+++ Records for processing

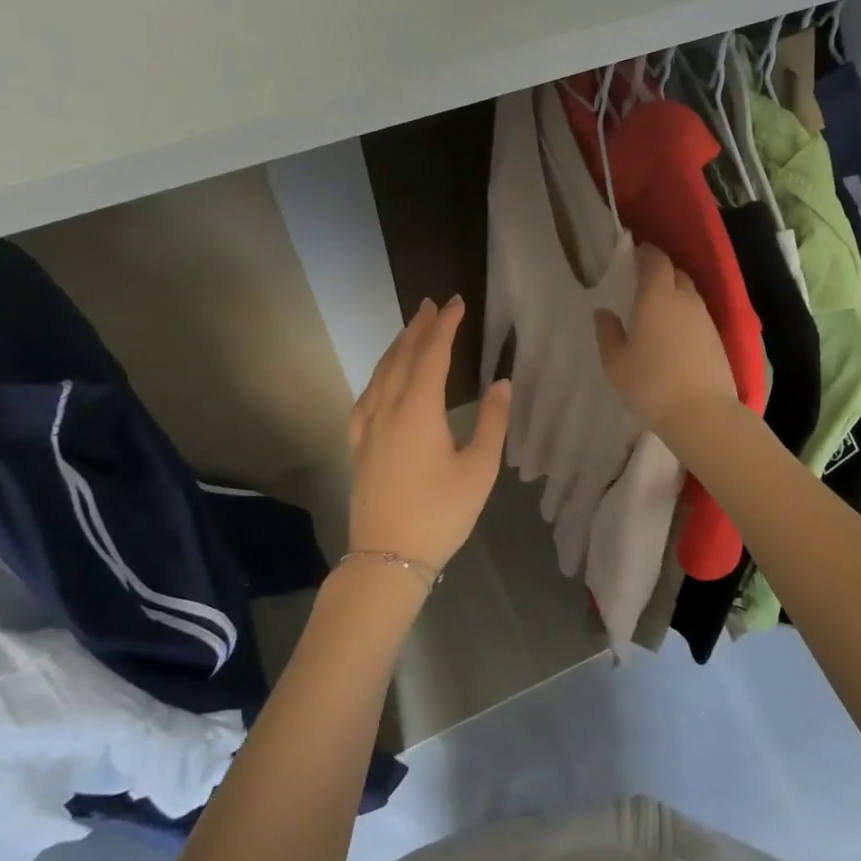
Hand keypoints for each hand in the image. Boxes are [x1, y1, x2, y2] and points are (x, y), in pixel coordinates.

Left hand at [347, 297, 508, 576]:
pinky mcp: (358, 446)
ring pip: (380, 374)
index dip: (445, 327)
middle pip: (401, 357)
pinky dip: (378, 377)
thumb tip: (502, 383)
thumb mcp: (479, 469)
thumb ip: (492, 422)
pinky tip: (381, 381)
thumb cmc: (441, 513)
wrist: (388, 556)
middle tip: (433, 305)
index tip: (457, 304)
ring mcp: (367, 428)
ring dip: (396, 348)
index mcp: (418, 410)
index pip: (431, 355)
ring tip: (411, 331)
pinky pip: (366, 397)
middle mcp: (388, 409)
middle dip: (418, 328)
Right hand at [594, 244, 738, 440]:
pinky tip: (674, 335)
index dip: (644, 253)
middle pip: (675, 273)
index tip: (633, 256)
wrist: (702, 414)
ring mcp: (706, 318)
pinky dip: (685, 317)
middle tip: (641, 285)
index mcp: (657, 296)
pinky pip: (698, 316)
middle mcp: (685, 299)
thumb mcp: (616, 363)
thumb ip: (608, 333)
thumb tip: (604, 312)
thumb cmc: (650, 385)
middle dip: (660, 273)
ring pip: (689, 295)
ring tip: (657, 312)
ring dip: (674, 296)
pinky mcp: (718, 339)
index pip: (655, 259)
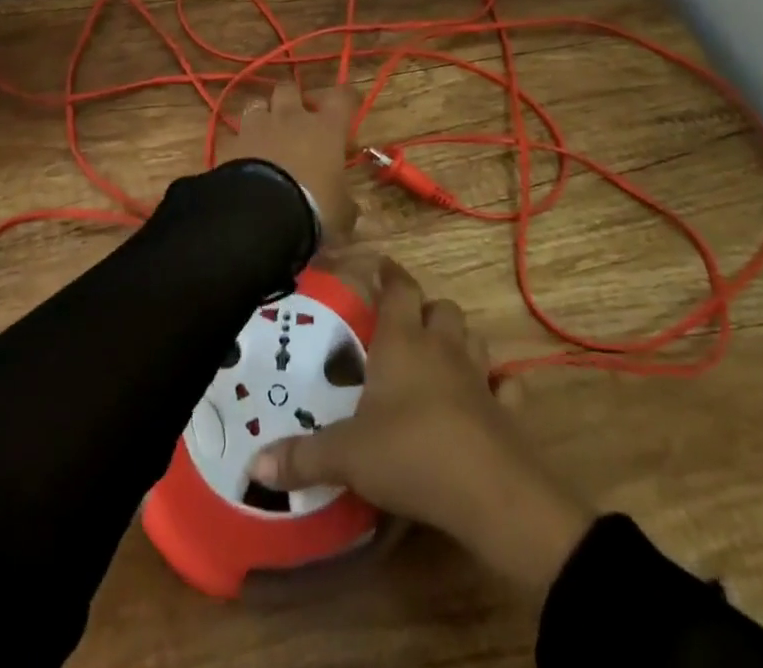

++++++

◆ **What is needed**:
Which of the lines above hold the string "pinky"? Copy each one.

◆ **Result of this exercise**:
pinky mcp: (358, 446)
pinky dip: (378, 377)
pinky tip: (381, 381)
pinky pip: (366, 397)
pinky tip: (674, 335)
pinky dip: (685, 317)
pinky pip: (698, 316)
pinky mcp: (718, 339)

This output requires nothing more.